Göttinger Predigten im Internet hg. von U. Nembach

Christvesper, 24.12.2018

Weihnachtlicher Gut-Schein
Predigt zu Jesaja 9:1.5-6, verfasst von Hosea Heckert

Liebe Gemeinde!

Was schenke ich nur zu Weihnachten? Was wünschst du dir denn? Eine Frage, die sicher jetzt nicht mehr aktuell ist, denn mittlerweile wird jede und jeder was gefunden haben…so hofft man doch…die Bescherung ist nach der Christvesper… jetzt können sich alle entspannen!

Aber die letzten Wochen hat diese Frage sicherlich manchen ganz ordentlich beschäftigt.

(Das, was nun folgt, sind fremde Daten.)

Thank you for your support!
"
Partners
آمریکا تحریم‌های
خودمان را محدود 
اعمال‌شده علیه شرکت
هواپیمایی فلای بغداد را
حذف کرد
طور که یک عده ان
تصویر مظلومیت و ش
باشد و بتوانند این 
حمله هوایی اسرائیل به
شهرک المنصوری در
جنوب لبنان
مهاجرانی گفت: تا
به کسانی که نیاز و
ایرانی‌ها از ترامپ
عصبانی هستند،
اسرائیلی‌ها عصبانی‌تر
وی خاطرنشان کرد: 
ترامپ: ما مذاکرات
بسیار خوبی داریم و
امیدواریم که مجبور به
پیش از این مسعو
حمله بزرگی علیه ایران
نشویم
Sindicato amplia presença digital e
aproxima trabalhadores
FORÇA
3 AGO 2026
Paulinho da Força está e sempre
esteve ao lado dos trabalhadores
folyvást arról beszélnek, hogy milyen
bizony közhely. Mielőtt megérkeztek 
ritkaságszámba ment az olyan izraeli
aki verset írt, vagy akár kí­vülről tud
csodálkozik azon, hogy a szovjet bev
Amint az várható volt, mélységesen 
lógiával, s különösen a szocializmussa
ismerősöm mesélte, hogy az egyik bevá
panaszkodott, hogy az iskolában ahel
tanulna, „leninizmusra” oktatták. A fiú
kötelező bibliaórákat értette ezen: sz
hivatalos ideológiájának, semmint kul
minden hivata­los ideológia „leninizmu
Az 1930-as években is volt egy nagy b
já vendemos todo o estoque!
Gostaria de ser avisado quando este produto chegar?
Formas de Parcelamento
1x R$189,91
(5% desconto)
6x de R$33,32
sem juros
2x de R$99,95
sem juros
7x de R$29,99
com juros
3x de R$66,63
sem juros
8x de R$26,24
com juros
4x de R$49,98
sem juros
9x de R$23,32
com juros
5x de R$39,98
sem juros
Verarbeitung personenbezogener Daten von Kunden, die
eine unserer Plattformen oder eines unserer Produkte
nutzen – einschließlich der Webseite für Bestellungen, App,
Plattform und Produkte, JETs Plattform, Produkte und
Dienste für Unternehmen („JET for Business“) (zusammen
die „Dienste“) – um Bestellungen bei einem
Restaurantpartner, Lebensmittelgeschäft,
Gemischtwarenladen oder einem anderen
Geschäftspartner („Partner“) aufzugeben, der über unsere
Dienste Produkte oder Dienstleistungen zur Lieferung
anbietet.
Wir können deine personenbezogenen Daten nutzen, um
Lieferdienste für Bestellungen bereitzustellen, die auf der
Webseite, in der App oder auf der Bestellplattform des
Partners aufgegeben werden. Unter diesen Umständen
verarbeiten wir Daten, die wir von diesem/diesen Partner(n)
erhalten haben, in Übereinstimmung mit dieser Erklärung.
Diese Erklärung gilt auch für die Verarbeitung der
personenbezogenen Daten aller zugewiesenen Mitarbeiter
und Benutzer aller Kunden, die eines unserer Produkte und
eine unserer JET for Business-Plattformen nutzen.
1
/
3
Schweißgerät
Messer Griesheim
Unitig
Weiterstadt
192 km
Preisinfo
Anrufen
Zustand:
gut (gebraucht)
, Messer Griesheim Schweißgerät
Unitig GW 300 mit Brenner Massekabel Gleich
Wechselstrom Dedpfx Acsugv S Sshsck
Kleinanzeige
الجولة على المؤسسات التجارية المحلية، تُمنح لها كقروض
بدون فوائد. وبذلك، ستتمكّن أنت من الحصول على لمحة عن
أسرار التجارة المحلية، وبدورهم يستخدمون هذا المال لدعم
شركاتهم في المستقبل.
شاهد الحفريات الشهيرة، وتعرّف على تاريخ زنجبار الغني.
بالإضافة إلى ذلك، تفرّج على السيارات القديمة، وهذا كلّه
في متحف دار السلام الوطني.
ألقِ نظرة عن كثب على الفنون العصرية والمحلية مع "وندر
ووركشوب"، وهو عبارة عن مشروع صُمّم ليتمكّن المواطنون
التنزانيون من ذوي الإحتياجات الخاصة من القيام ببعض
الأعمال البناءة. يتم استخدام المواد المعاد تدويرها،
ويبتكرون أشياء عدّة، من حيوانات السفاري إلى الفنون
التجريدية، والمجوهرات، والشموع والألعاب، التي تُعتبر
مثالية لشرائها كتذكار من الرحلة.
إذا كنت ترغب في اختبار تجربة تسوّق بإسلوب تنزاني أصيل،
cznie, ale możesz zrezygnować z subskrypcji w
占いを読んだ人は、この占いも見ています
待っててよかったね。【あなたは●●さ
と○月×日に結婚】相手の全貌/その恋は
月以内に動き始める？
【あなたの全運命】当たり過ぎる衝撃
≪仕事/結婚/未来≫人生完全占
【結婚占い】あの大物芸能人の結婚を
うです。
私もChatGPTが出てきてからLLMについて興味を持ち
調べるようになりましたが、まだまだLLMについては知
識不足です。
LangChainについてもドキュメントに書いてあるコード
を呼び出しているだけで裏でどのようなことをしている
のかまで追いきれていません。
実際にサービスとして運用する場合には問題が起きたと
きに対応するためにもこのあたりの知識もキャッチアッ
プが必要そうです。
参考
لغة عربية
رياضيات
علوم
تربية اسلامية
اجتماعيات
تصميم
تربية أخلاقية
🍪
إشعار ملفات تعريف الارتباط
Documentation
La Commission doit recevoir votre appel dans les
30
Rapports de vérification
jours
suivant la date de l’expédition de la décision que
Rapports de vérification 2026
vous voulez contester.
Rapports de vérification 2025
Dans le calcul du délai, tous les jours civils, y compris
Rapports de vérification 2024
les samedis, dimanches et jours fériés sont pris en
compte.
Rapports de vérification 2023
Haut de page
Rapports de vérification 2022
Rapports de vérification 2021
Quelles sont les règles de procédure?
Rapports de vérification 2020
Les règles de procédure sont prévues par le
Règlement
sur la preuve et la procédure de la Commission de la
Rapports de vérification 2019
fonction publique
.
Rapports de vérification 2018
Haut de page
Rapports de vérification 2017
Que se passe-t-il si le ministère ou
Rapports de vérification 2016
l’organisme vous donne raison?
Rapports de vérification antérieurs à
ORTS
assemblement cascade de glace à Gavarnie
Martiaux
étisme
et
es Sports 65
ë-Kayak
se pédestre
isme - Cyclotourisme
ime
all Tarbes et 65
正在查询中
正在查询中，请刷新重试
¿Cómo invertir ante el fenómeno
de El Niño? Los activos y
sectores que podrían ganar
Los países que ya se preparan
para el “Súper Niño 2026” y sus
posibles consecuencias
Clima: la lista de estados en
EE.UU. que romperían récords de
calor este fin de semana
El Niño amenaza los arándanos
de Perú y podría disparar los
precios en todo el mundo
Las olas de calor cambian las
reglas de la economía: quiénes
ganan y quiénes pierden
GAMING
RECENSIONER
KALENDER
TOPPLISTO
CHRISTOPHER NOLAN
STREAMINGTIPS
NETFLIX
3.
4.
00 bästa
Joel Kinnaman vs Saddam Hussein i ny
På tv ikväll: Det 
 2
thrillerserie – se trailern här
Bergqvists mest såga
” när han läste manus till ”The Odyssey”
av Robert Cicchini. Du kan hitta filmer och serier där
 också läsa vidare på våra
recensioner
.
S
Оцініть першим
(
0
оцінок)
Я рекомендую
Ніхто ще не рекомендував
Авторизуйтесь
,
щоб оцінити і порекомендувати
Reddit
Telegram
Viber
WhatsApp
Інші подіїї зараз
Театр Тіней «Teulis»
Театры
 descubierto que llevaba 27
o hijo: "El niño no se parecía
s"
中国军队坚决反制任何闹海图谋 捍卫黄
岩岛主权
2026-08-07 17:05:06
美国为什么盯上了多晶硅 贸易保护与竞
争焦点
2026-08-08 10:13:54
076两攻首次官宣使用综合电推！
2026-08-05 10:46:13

Gut man kann es sich auch einfacher machen. Es gibt da eine geniale Lösung auf die ich auch gerne zurückgreife:

Es ist der Gutschein!

Da muss ich nur wissen, wo diejenige oder derjenige gerne einkauft. Ich geh in den Laden oder in den Onlineshop und schnell ist das erledigt. Dann ist es nur noch eine Frage der geschmackvollen und originellen Verpackung und ich habe etwas, womit ich bestimmt eine große Freude machen kann.

Nun es gibt auch Kritiker für diese praktische Gutschein-Geschenk-Variante. Es wirkt vielleicht etwas unpersönlich und als ob man zu faul gewesen wäre, sich etwas mehr Gedanken zu machen, was wohl passen könnte, aber wenn das Kleidungsstück dann nicht passt, dann passt doch besser der vielseitig einsetzbare Gutschein. Der Beschenkte oder die Beschenkte kann selbst entscheiden und sich so einen Wunsch erfüllen, den er vielleicht schon lange hatte oder einen, der ihm oder ihr später noch in den Sinn kommt. Er ist oder sie ist nicht so festgelegt. Ein Stück Freiheit wird mitgeschenkt, die Originalität bleibt natürlich zwangsläufig etwas auf der Strecke. Aber man kann ja nicht alles haben!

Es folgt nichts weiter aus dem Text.